Recorded data
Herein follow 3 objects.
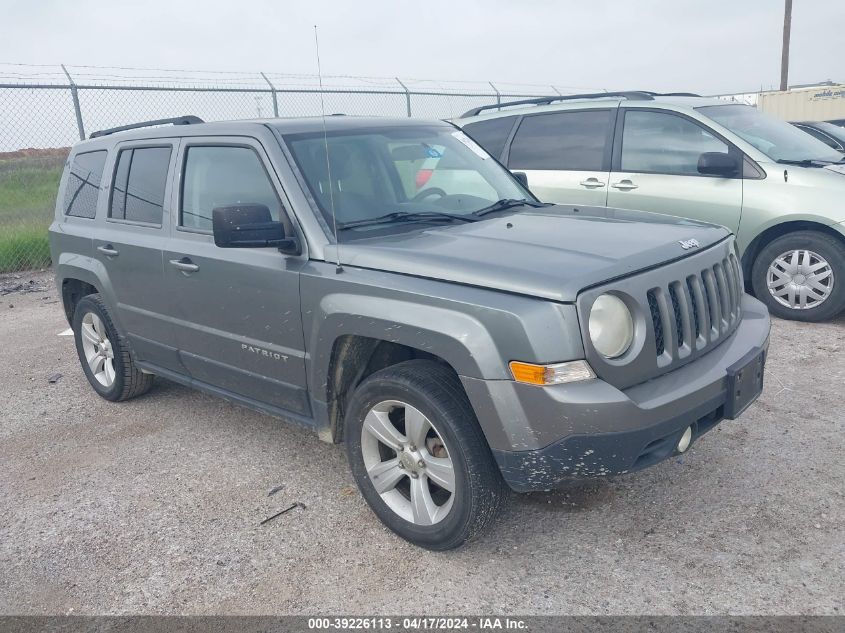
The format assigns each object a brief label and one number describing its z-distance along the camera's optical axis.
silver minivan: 5.94
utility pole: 25.17
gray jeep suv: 2.65
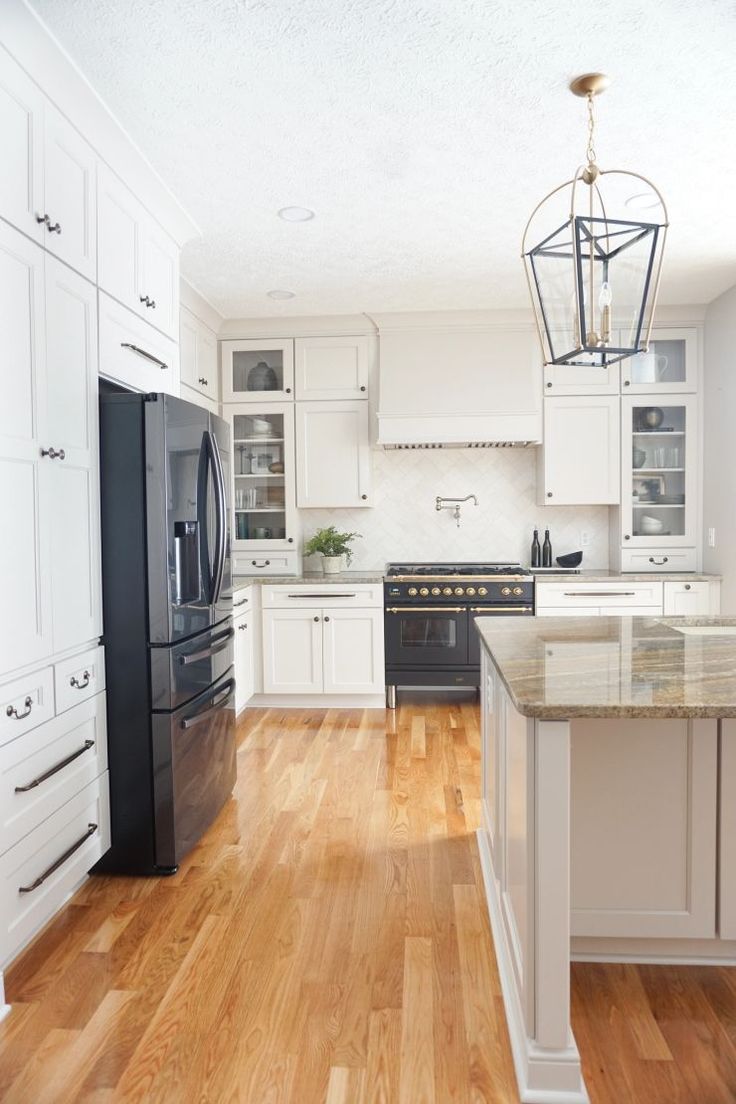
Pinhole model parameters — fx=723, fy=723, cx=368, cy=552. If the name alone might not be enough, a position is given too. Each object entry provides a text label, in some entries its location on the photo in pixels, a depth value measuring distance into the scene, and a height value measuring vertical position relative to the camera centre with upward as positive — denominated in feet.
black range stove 14.96 -1.91
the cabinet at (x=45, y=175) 6.15 +3.31
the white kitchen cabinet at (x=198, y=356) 13.60 +3.37
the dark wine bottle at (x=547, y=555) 16.22 -0.74
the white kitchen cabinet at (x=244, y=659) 14.20 -2.71
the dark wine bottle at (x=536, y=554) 16.30 -0.71
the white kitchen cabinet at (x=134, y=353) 8.18 +2.16
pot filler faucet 16.80 +0.45
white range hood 15.23 +2.95
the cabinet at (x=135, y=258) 8.18 +3.36
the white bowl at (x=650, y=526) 15.47 -0.09
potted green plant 15.76 -0.50
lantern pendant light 4.90 +1.65
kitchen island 4.80 -2.34
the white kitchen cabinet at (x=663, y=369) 15.26 +3.24
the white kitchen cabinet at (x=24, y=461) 6.11 +0.58
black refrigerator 7.97 -1.12
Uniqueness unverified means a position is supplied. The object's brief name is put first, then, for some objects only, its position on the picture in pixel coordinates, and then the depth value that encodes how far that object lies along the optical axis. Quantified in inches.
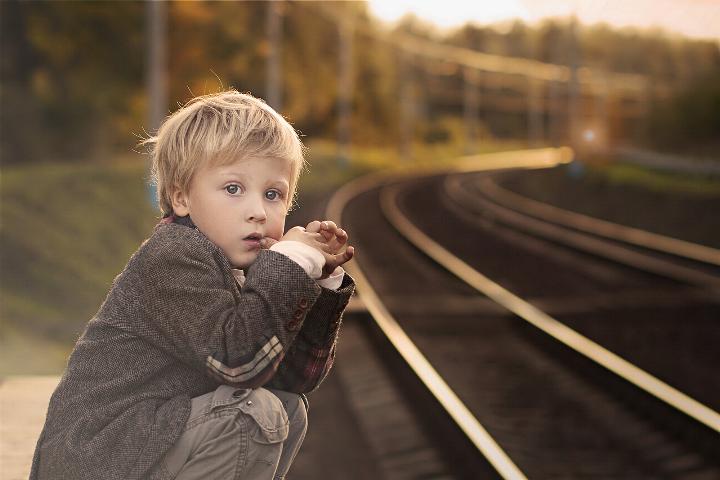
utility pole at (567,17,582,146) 1262.3
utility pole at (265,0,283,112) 1316.4
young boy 106.7
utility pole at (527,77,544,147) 5171.8
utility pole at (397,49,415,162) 2381.2
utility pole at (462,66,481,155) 2970.0
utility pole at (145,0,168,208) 686.5
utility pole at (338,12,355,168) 1822.1
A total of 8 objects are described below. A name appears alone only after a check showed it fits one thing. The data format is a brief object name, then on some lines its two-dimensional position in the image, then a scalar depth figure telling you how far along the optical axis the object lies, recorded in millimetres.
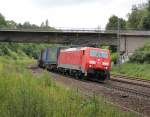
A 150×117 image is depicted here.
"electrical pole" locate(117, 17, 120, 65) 63031
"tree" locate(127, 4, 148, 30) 111175
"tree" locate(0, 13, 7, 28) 139500
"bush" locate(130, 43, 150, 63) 60719
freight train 35812
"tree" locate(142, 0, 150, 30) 94831
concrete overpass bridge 71812
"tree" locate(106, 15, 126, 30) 127438
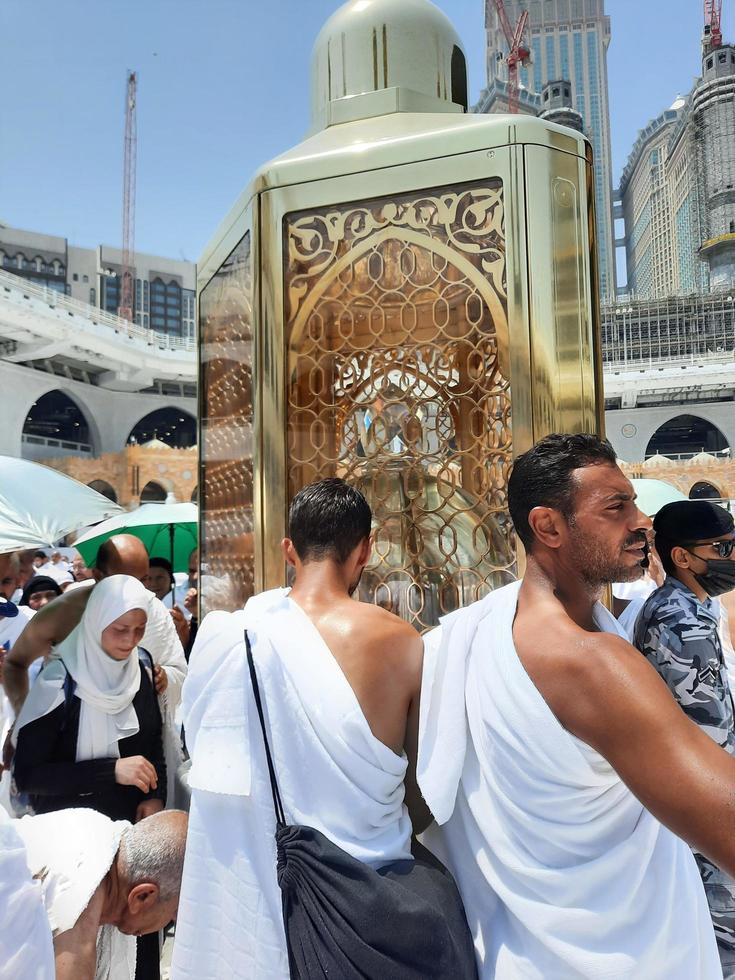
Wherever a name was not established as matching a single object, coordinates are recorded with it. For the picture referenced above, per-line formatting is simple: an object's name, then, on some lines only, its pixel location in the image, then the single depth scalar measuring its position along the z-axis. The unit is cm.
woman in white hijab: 235
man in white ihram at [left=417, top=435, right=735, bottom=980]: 104
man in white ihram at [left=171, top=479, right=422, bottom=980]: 136
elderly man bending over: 136
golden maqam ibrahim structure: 207
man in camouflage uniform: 179
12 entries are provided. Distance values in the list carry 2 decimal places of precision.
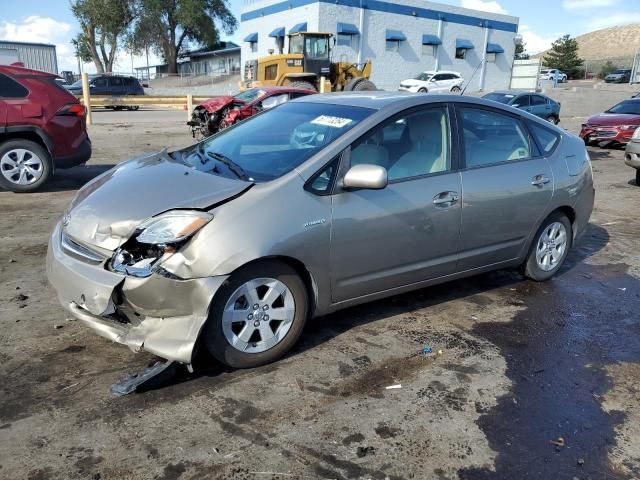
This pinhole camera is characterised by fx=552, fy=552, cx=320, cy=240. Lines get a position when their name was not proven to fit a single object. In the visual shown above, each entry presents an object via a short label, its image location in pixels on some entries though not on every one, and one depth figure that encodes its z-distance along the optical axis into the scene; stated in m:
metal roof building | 32.19
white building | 37.50
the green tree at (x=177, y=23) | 52.97
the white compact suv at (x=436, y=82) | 32.69
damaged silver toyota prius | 3.11
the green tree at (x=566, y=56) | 67.06
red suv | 7.86
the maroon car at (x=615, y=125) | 15.53
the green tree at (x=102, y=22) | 51.03
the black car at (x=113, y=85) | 29.62
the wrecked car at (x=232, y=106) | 15.17
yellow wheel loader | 22.58
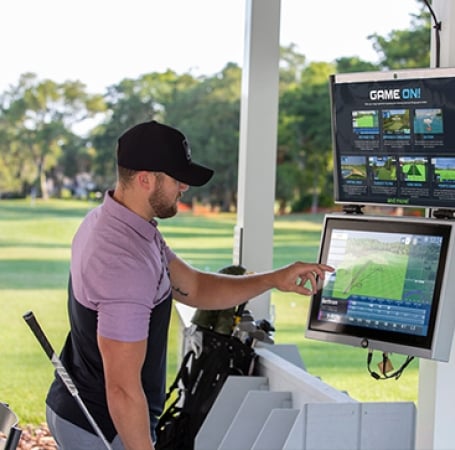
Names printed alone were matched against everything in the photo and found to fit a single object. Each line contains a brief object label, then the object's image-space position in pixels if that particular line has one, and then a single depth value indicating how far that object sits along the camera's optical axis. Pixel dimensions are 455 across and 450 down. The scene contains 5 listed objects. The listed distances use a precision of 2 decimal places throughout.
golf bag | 3.92
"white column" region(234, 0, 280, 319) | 4.22
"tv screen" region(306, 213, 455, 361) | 2.67
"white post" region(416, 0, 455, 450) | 2.81
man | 2.56
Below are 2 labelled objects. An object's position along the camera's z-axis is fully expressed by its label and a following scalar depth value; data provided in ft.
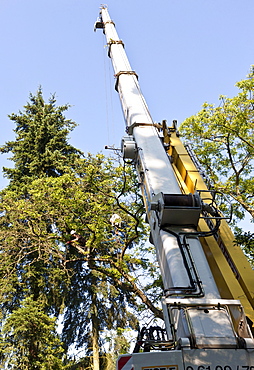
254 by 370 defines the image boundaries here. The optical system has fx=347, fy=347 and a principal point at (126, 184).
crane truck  11.94
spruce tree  71.20
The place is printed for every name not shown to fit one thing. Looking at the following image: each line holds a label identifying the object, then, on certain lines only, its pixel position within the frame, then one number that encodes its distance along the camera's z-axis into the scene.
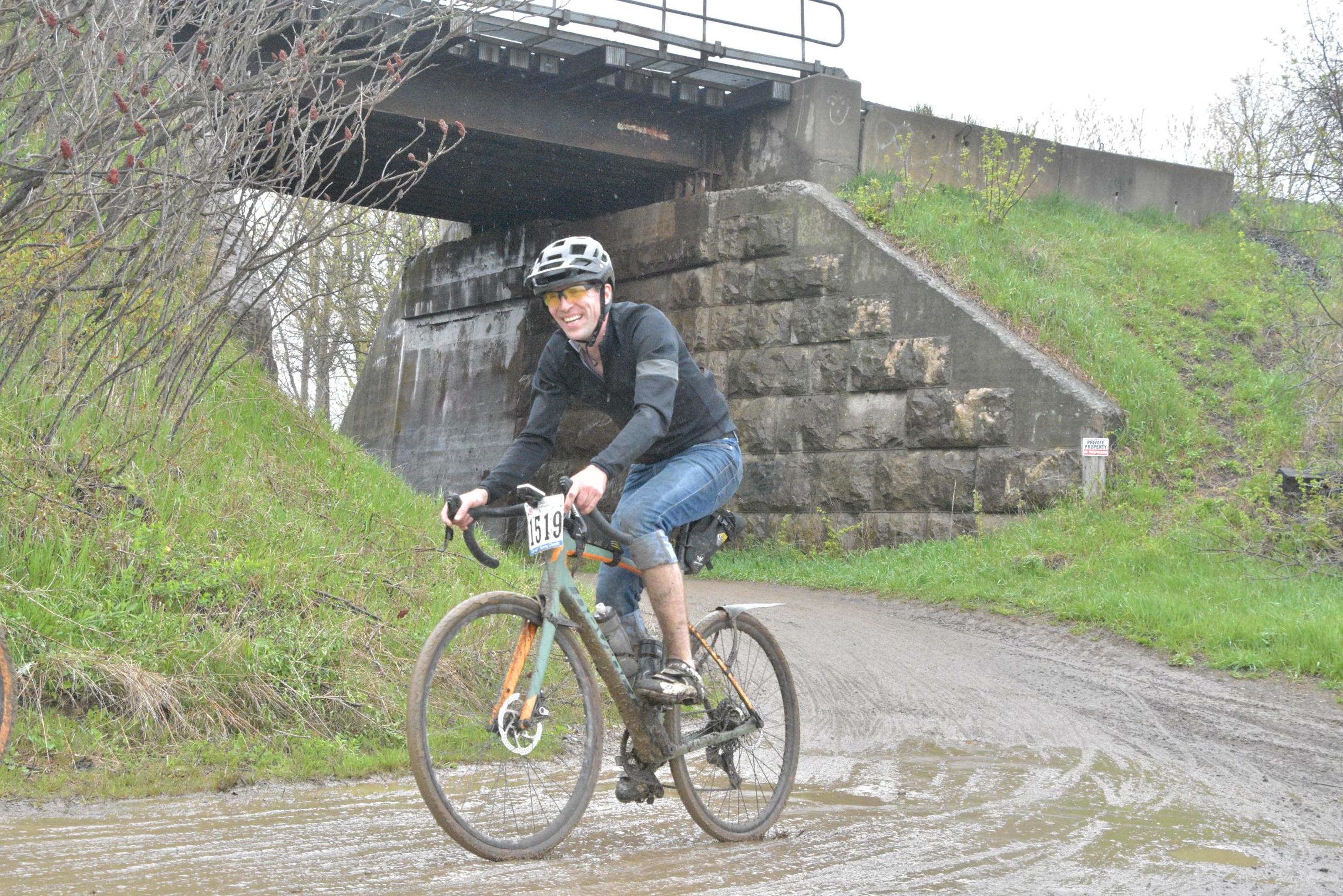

*What the task requires*: Line for line, output the entries above from the line with "150, 63) 60719" to the line with "yellow wheel loader | 22.58", both included, and nothing more. Skip pictures.

*Answer to this problem*:
"bush" locate(130, 43, 150, 63) 60719
freight train 35812
"tree" locate(142, 0, 150, 30) 94831
concrete overpass bridge 71812
"tree" locate(106, 15, 126, 30) 127438
Wherever a name was not established as matching a single object, coordinates are recorded with it. For the picture referenced above, per-line formatting is simple: an object's name, then, on some lines only, its pixel location in the image, then the single depth scalar measuring its position along the z-axis. The unit is cm.
woman in white hijab: 235
man in white ihram at [left=417, top=435, right=735, bottom=980]: 104
man in white ihram at [left=171, top=479, right=422, bottom=980]: 136
elderly man bending over: 136
golden maqam ibrahim structure: 207
man in camouflage uniform: 179
12 entries are provided. Distance values in the list carry 2 decimal places of precision.
This pinhole camera is characterised by fx=552, fy=552, cx=320, cy=240. Lines get a position when their name was not proven to fit a single object. In the visual shown above, each entry presents an object via a short label, its image location in pixels on some entries though not on every one, and one depth figure that encodes its z-distance along the optical axis into the scene; stated in m:
metal roof building | 32.19
white building | 37.50
the green tree at (x=177, y=23) | 52.97
the white compact suv at (x=436, y=82) | 32.69
damaged silver toyota prius | 3.11
the green tree at (x=566, y=56) | 67.06
red suv | 7.86
the maroon car at (x=615, y=125) | 15.53
the green tree at (x=102, y=22) | 51.03
the black car at (x=113, y=85) | 29.62
the wrecked car at (x=232, y=106) | 15.17
yellow wheel loader | 22.58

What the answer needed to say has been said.